Where does the string "lines" appear in the listing below? Copy every line where it does.

> Input for this task:
====
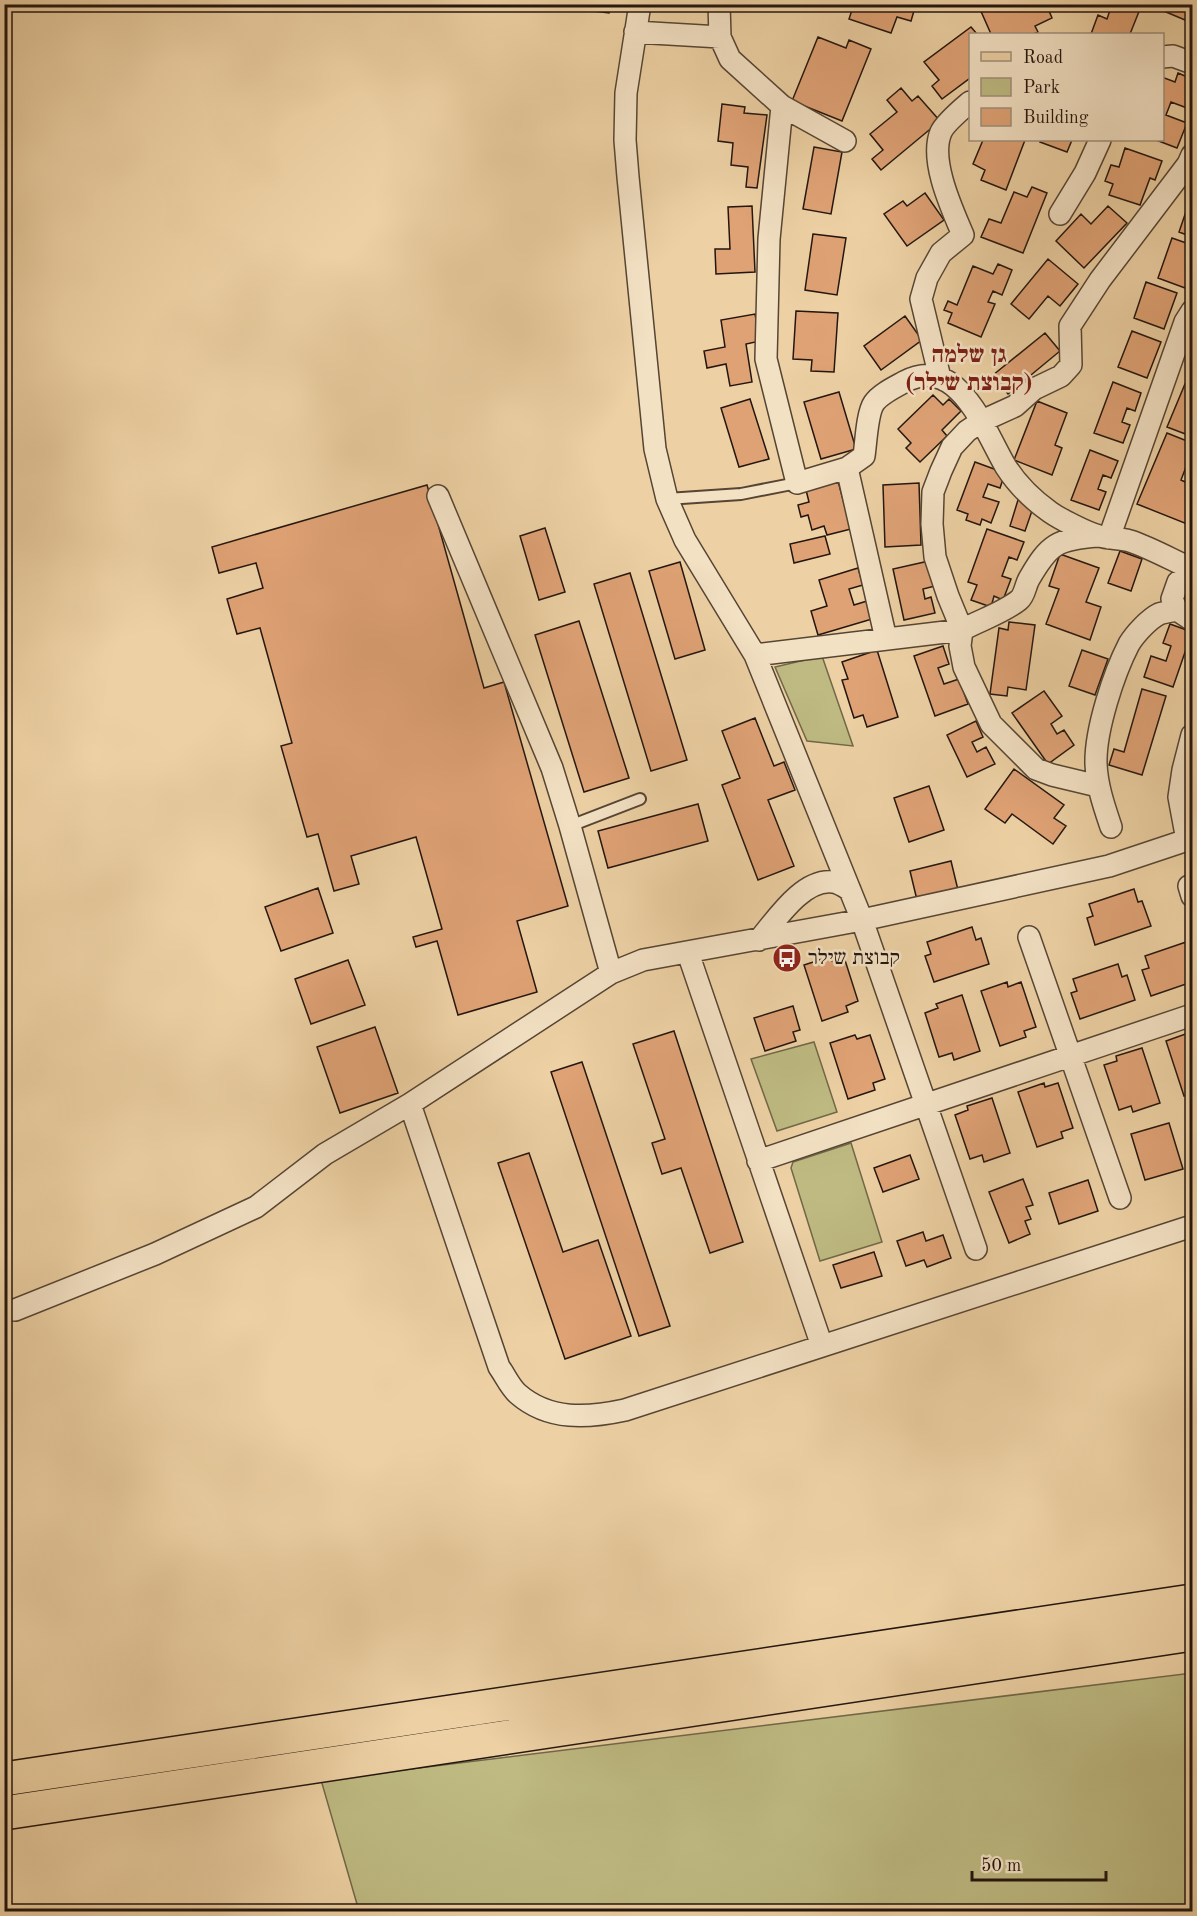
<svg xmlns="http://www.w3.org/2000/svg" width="1197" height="1916" font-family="'Old Standard TT','Frank Ruhl Libre',serif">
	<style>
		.green { fill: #beba82; stroke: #716848; stroke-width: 1.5 }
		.building { fill: #dfa275; stroke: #24160f; stroke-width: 1.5 }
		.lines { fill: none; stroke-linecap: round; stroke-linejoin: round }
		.lane-casing { stroke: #564534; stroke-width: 14 }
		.street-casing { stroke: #564534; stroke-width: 24 }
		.primary-casing { stroke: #24160f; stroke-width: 36 }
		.lane { stroke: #f3e1c4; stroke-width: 10 }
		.street { stroke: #f3e1c4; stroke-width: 21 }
		.primary { stroke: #edd1a4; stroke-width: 33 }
		.labels { text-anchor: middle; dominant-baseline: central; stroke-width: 5; stroke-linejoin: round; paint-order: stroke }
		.poi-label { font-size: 21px; fill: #24160f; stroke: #f3e1c4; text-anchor: start }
		.quarter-label { font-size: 24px; font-weight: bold; fill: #7a1f14; stroke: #f3e1c4 }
	</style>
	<rect width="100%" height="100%" fill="#edd1a4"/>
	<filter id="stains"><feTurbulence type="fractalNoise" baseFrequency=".00333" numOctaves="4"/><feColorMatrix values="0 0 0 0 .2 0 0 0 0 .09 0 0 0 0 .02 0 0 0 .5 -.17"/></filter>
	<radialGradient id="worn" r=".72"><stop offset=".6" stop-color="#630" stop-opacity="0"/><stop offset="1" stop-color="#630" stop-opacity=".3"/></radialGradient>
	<path class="green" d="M 822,656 L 853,746 L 807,741 L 775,667 Z
		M 814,1042 L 837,1112 L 777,1131 L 751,1059 Z
		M 851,1143 L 882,1242 L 820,1261 L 791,1168 L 793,1162 Z
		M 1192,1673 L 1192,1911 L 359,1911 L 321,1780 Z"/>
	<path class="building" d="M 587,4 L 610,4 L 609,13 L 586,10 Z
		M 854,4 L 870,6 L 916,4 L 911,21 L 897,17 L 891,33 L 849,19 Z
		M 990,4 L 1046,4 L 1052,18 L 1035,26 L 1038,32 L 1033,34 L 991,34 L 980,9 Z
		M 1112,4 L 1142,4 L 1130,34 L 1091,34 L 1098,15 L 1107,19 Z
		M 1161,4 L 1192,4 L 1192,5 L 1185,20 L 1159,9 Z
		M 971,27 L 977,34 L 970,34 L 970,78 L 942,99 L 932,86 L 939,80 L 924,62 Z
		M 818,37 L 846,48 L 849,40 L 871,49 L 842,121 L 792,101 Z
		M 1178,73 L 1192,79 L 1192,96 L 1187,108 L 1171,102 L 1166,115 L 1187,123 L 1177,148 L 1156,140 L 1162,140 L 1162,77 L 1175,82 Z
		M 901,88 L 912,101 L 918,96 L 940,121 L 881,170 L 872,159 L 883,150 L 870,134 L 897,112 L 887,100 Z
		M 722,104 L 745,107 L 744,113 L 767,115 L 757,188 L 746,187 L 748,167 L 731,165 L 733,143 L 718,141 Z
		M 983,140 L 1025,140 L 1006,190 L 981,180 L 985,170 L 973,164 Z
		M 1041,140 L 1072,140 L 1067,152 L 1040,142 Z
		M 814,147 L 842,152 L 831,214 L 803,209 Z
		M 1125,148 L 1162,161 L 1155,180 L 1150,178 L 1140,205 L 1109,195 L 1113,184 L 1105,181 L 1111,165 L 1119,167 Z
		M 1032,187 L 1047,193 L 1023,253 L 981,237 L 989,219 L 1001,223 L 1014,192 L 1027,197 Z
		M 925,193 L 944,220 L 907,246 L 884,214 L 903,201 L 907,206 Z
		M 1192,194 L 1192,237 L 1179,232 Z
		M 752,206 L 755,272 L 716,274 L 715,249 L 730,249 L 728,207 Z
		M 1108,206 L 1127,223 L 1084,268 L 1056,241 L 1081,214 L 1091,224 Z
		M 813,234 L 846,238 L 837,295 L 805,290 Z
		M 1172,238 L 1192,245 L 1192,266 L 1185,288 L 1158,278 Z
		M 1048,259 L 1078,284 L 1060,306 L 1048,296 L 1029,319 L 1011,304 Z
		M 998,264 L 1012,270 L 1002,295 L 993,291 L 988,302 L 995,304 L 981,337 L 948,323 L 952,313 L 944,310 L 948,301 L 957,305 L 973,266 L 993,274 Z
		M 1146,282 L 1177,293 L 1164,329 L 1134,318 Z
		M 796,311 L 838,313 L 834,372 L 811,371 L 812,360 L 793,359 Z
		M 755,314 L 760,341 L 746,344 L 752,382 L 730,386 L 726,364 L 707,368 L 704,351 L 725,347 L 721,320 Z
		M 905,316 L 922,340 L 881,370 L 864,346 Z
		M 1132,331 L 1161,342 L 1147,378 L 1118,367 Z
		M 1045,333 L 1060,351 L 1008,394 L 993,375 Z
		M 1113,382 L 1141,393 L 1135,411 L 1127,408 L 1122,422 L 1130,425 L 1123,443 L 1094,433 Z
		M 1185,384 L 1192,386 L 1192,424 L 1188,435 L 1167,427 Z
		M 839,392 L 856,449 L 821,459 L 804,402 Z
		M 933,395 L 943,405 L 949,399 L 961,411 L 942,430 L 947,436 L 920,462 L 906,448 L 911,443 L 898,429 Z
		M 750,399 L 769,459 L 739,467 L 721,408 Z
		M 1037,401 L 1067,413 L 1055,445 L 1062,448 L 1052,475 L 1014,460 Z
		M 1167,433 L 1192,443 L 1192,451 L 1181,480 L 1192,485 L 1192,526 L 1137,504 Z
		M 1090,450 L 1118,461 L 1111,478 L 1103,475 L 1098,489 L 1106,492 L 1099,510 L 1071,500 Z
		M 975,462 L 1005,473 L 1000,488 L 988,484 L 983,497 L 999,502 L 991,523 L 982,519 L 980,525 L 966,520 L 968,514 L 957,510 Z
		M 838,481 L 851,529 L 827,535 L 824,526 L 812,530 L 808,515 L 801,517 L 798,505 L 809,502 L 806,490 Z
		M 919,483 L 921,545 L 885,547 L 883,485 Z
		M 427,485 L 484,688 L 504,682 L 568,906 L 517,921 L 537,992 L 458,1015 L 437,941 L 416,947 L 413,937 L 442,929 L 416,837 L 351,856 L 359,884 L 334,891 L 318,834 L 307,837 L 281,746 L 292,743 L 260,628 L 237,634 L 227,599 L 263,588 L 256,563 L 219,573 L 212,547 Z
		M 1018,500 L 1034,505 L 1025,531 L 1010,526 Z
		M 545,528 L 565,592 L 539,600 L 520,536 Z
		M 987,529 L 1024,542 L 1017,560 L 1009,557 L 1002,576 L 1011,579 L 1003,600 L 994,596 L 991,607 L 971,600 L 977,585 L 968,582 Z
		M 825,536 L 830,554 L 794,563 L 790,544 Z
		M 1120,551 L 1142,559 L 1131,591 L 1108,583 Z
		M 1060,554 L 1099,568 L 1086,602 L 1101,607 L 1090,640 L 1046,624 L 1059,589 L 1049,586 Z
		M 929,561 L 935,586 L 923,589 L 925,599 L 931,597 L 935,613 L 904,620 L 893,569 Z
		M 680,562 L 705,650 L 675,659 L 649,571 Z
		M 858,568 L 863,585 L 849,589 L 854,605 L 867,601 L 872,619 L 818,635 L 811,611 L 827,606 L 819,580 Z
		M 630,573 L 687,760 L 651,771 L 594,584 Z
		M 579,621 L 629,778 L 584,792 L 535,635 Z
		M 1009,622 L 1035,625 L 1026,690 L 1008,687 L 1007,696 L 990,694 L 999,628 L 1008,630 Z
		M 1170,624 L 1192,632 L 1173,687 L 1144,677 L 1151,656 L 1166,661 L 1171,646 L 1163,643 Z
		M 943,646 L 949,664 L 938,668 L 944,684 L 959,679 L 968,704 L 935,716 L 914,656 Z
		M 877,650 L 898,717 L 867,727 L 863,715 L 854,718 L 842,680 L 848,679 L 842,662 Z
		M 1082,650 L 1108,659 L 1095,695 L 1069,686 Z
		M 1142,689 L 1166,696 L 1142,775 L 1109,765 L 1114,749 L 1124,752 Z
		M 1044,691 L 1062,716 L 1051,724 L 1057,734 L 1064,730 L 1074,745 L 1048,764 L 1012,713 Z
		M 755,718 L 774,766 L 784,762 L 795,790 L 768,800 L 794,866 L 758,880 L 722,785 L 740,778 L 722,731 Z
		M 976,721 L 983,737 L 972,742 L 977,752 L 986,747 L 995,764 L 967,777 L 947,735 Z
		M 1014,769 L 1064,805 L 1054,818 L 1066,826 L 1053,844 L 1012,814 L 1005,823 L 985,809 Z
		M 929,786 L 944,830 L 909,842 L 894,798 Z
		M 698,804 L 708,841 L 608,868 L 598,831 Z
		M 951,861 L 958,890 L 917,900 L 910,871 Z
		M 318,888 L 333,933 L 281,951 L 265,907 Z
		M 1134,889 L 1138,902 L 1142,901 L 1151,926 L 1095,945 L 1087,918 L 1093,916 L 1089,904 Z
		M 972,927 L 976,940 L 981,938 L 989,964 L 934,982 L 925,956 L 931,954 L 927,942 Z
		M 1189,941 L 1192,950 L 1192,982 L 1151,996 L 1142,970 L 1149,968 L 1145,956 Z
		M 829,957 L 831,961 L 844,957 L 858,1001 L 846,1006 L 848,1012 L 822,1021 L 804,965 Z
		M 348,960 L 365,1005 L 311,1024 L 295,979 Z
		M 1118,964 L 1122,977 L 1127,975 L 1135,1000 L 1080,1019 L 1071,993 L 1077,991 L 1073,979 Z
		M 1007,982 L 1008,987 L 1021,982 L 1036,1027 L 1024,1031 L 1026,1037 L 1000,1046 L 981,991 Z
		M 962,995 L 980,1051 L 954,1060 L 952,1053 L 939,1057 L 925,1013 L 938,1008 L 936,1004 Z
		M 793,1006 L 800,1030 L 793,1032 L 796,1041 L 765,1051 L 754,1018 Z
		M 375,1027 L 398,1093 L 340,1113 L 317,1047 Z
		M 674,1031 L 743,1242 L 710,1253 L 681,1168 L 662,1174 L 652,1143 L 665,1139 L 633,1044 Z
		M 1191,1032 L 1192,1093 L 1184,1096 L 1166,1041 Z
		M 855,1035 L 857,1039 L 870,1035 L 885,1079 L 873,1083 L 875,1090 L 848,1099 L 830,1043 Z
		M 1142,1048 L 1160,1103 L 1133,1112 L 1131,1106 L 1119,1110 L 1104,1065 L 1117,1061 L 1116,1056 Z
		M 582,1062 L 670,1326 L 639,1336 L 551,1072 Z
		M 1044,1083 L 1045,1087 L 1058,1083 L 1073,1128 L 1061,1132 L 1063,1138 L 1037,1147 L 1018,1092 Z
		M 992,1098 L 1010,1153 L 984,1162 L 982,1155 L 970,1159 L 955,1115 L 968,1110 L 967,1106 Z
		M 1169,1123 L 1183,1169 L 1145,1180 L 1131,1134 Z
		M 529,1153 L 563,1252 L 598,1240 L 631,1336 L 565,1359 L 498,1163 Z
		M 910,1155 L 919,1179 L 883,1192 L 874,1168 Z
		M 1023,1179 L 1033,1205 L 1026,1207 L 1031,1219 L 1025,1221 L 1030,1234 L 1009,1243 L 989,1192 Z
		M 1088,1180 L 1098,1211 L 1059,1224 L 1049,1193 Z
		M 923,1232 L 926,1241 L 943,1235 L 951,1258 L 927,1267 L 924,1260 L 906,1266 L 897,1241 Z
		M 874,1252 L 882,1276 L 841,1288 L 833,1265 Z"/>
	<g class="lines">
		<g class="lane-casing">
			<path id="lane" d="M 667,499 L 741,494 L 797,483
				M 570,826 L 640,799"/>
		</g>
		<g class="street-casing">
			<path id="street" d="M 640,4 L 626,93 L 625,140 L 628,177 L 655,449 L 667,499 L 685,540 L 755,655 L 862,920 L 976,1249
				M 719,4 L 720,37 L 730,59 L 782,106 L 769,239 L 766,359 L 797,483 L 847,468 L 864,456 C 866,443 867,413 874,403 C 880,394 895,387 904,382 C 959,353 985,432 1006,467 C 1017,484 1033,500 1050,512 C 1060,519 1087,533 1099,536 C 1109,539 1120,538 1130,541 C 1151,548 1172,560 1192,569
				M 635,32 L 720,37
				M 1162,57 L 1173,56 L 1192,63
				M 782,106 L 845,141
				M 1060,214 L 1085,173 L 1100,140
				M 940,378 L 921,299 L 927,278 L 941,253 L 963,235 C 952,209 929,160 941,132 C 945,123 963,108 970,102
				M 847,468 L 886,639
				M 438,496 L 552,768 L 570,826 L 611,973
				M 1098,536 C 1057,539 1049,544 1029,579 C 1025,586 1025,595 1019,600 C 1003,613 980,620 962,630 L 960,646 L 964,667 L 991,724 L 1036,769 L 1052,775 L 1098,786
				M 1109,538 L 1185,322 L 1192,311
				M 1192,572 L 1178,582 L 1172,599 L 1177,610 L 1192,620
				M 755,655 L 962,630 L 948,596 L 935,557 L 932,524 L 933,492 L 941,471 L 952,447 L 967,431 L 982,421 L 1015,406 L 1034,389 L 1061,376 L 1071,365 L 1070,326 L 1100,280 L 1188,164 L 1192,155
				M 1111,827 C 1104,806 1097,786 1096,764 C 1095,730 1114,673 1129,644 C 1135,634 1149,619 1159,614 C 1164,612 1172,611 1177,610
				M 1189,886 L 1192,896
				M 1029,937 L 1120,1198
				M 759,940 C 776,920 803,878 833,882 C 839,883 845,887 850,890
				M 688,953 L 822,1346
				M 410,1104 L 499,1367 C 505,1375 510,1387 518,1394 C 549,1421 588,1418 625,1410 L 1192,1226
				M 758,1161 L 1192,1015
				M 15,1310 L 155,1254 L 256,1207 L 325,1154 L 410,1104 L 611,973 L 643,960 L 862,920 L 1109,866 L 1187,840 L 1179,797 L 1183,770 L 1192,735"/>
		</g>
		<g class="primary-casing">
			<path id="primary" d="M 4,1779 L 1192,1601
				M 4,1813 L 1192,1634"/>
		</g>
		<use href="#lane" class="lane"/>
		<use href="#street" class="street"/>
		<use href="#primary" class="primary"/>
	</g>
	<defs>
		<g id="bus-disc" transform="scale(1.5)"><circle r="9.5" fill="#8f2418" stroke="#f3e1c4"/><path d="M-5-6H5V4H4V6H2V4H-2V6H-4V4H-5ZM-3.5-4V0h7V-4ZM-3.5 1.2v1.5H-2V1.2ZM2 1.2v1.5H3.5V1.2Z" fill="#fff"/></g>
	</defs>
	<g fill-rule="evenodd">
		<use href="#bus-disc" x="787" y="958"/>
	</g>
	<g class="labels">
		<g class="poi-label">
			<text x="808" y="958">קבוצת שילר</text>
		</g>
		<g class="quarter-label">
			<text x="969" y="356">גן שלמה<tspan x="969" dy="28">(קבוצת שילר)</tspan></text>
		</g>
	</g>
	<rect width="1197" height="1916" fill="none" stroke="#edd1a4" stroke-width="24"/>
	<rect x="6" y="6" width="1185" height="1904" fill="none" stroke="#24160f" stroke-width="3"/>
	<rect x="12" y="12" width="1173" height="1892" fill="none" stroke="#24160f" stroke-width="1.5"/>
	<rect x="969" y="33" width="195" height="108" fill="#f3e1c4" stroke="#a0907c" stroke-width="1.5"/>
	<rect x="981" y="52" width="30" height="9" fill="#edd1a4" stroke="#a0907c" stroke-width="1.5"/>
	<text x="1023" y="63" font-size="18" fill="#24160f">Road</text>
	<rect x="981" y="78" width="30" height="18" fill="#beba82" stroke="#a0907c" stroke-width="1.5"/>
	<text x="1023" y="93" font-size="18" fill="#24160f">Park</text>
	<rect x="981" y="108" width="30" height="18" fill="#dfa275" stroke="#a0907c" stroke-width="1.5"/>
	<text x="1023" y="123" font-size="18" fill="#24160f">Building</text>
	<path d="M972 1871v9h134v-9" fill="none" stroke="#24160f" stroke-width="3"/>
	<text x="981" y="1871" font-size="18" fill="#24160f" stroke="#f3e1c4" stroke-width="4.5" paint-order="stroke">50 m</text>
	<rect width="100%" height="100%" filter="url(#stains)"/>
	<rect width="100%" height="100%" fill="url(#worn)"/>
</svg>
====
> Solution to this task:
		.lines { fill: none; stroke-linecap: round; stroke-linejoin: round }
	<g class="lines">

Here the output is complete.